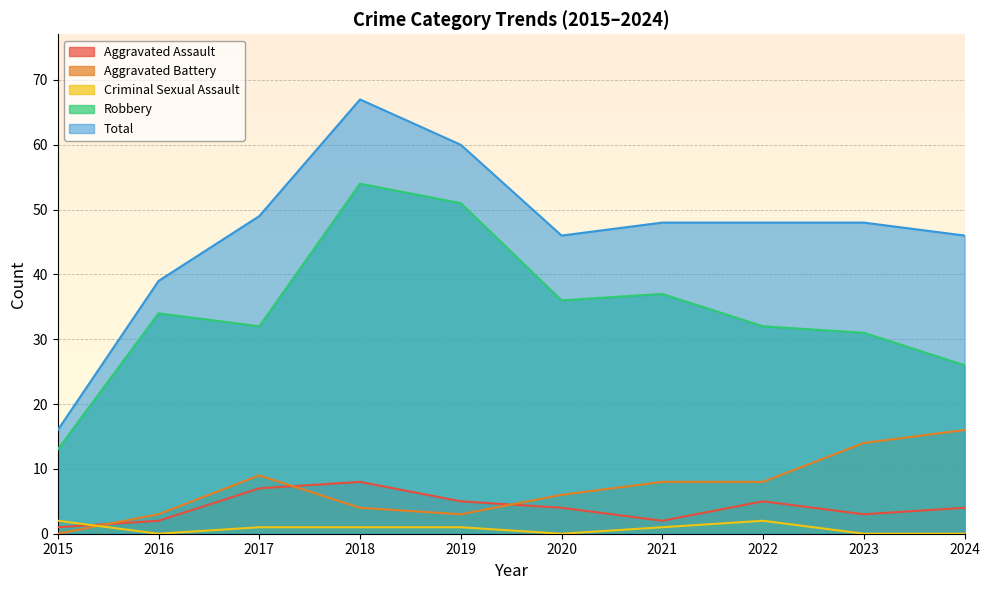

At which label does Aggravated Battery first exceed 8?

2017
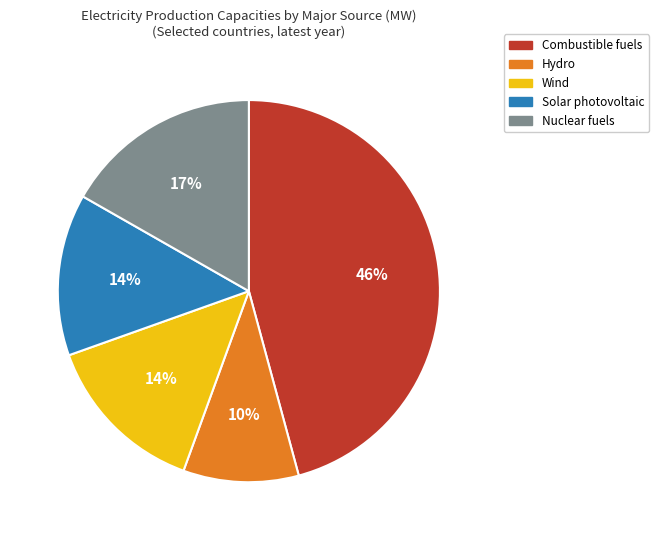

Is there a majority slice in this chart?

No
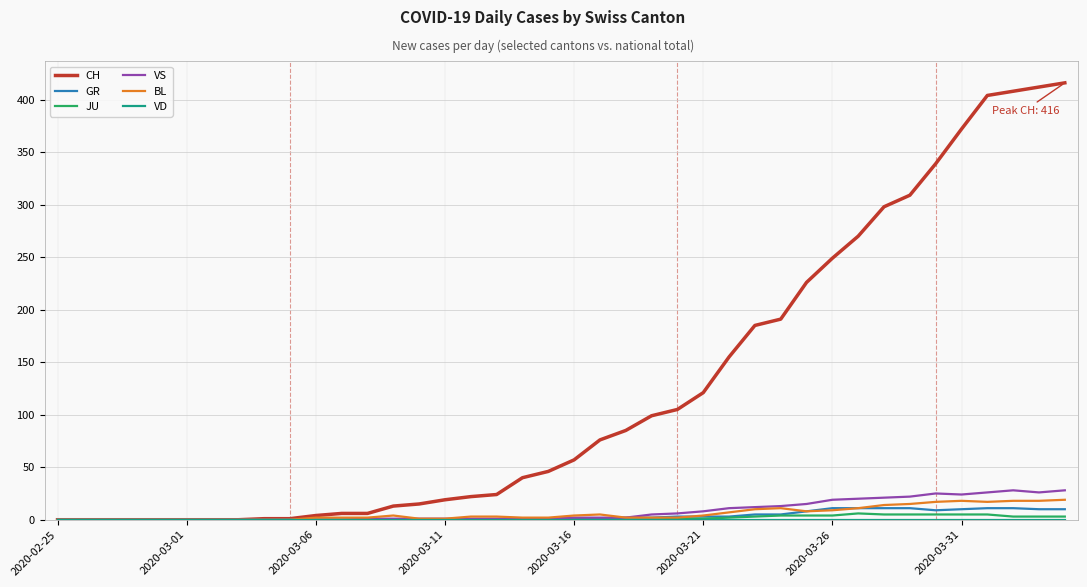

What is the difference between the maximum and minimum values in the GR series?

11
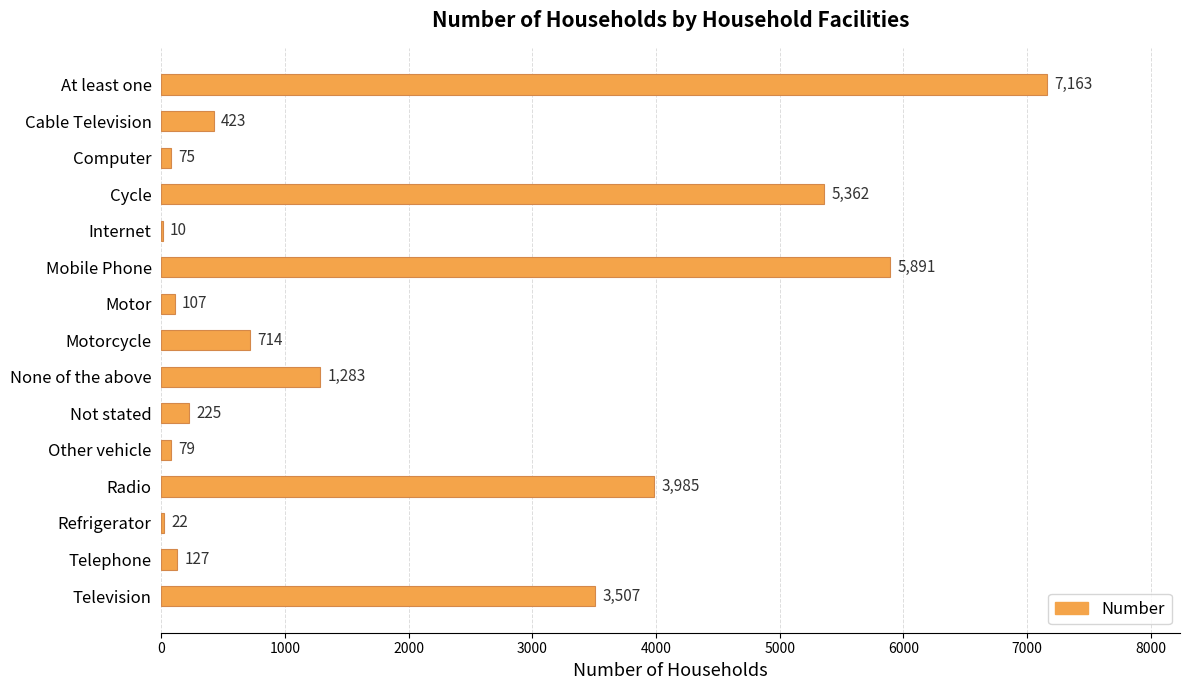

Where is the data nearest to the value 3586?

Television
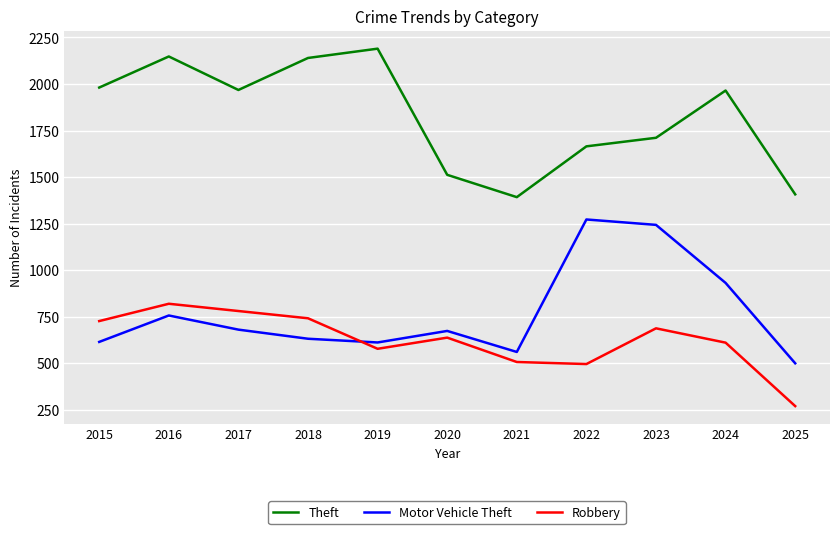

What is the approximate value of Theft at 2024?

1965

· · · · ·

TASK TO COMPLETE: Please state how many lines in the listing above contain the string "What". Case counts, and the reply should be the number alone.

SOLUTION FOR THIS EXERCISE: 2